(Page pictures and the text read from them)
= Beginning of Section =
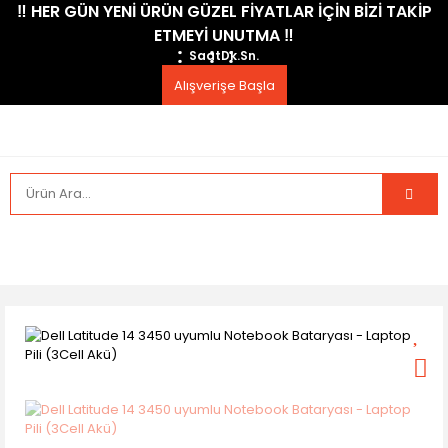
​‼️​ HER GÜN YENİ ÜRÜN GÜZEL FİYATLAR İÇİN BİZİ TAKİP
ETMEYİ UNUTMA ​‼️​
Saat
Dk.
Sn.
Alışverişe Başla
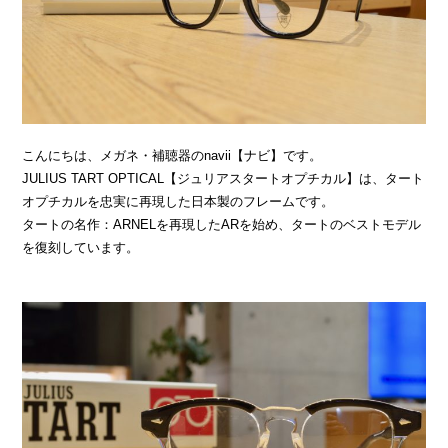
こんにちは、メガネ・補聴器のnavii【ナビ】です。
JULIUS TART OPTICAL【ジュリアスタートオプチカル】は、タート
オプチカルを忠実に再現した日本製のフレームです。
タートの名作：ARNELを再現したARを始め、タートのベストモデル
を復刻しています。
= End of Section =
_REQUEST_
Write out every line of text in the data above word for word, leaving the pictures out.

_REPLY TO THE EXERCISE_
​‼️​ HER GÜN YENİ ÜRÜN GÜZEL FİYATLAR İÇİN BİZİ TAKİP
ETMEYİ UNUTMA ​‼️​
Saat
Dk.
Sn.
Alışverişe Başla
こんにちは、メガネ・補聴器のnavii【ナビ】です。
JULIUS TART OPTICAL【ジュリアスタートオプチカル】は、タート
オプチカルを忠実に再現した日本製のフレームです。
タートの名作：ARNELを再現したARを始め、タートのベストモデル
を復刻しています。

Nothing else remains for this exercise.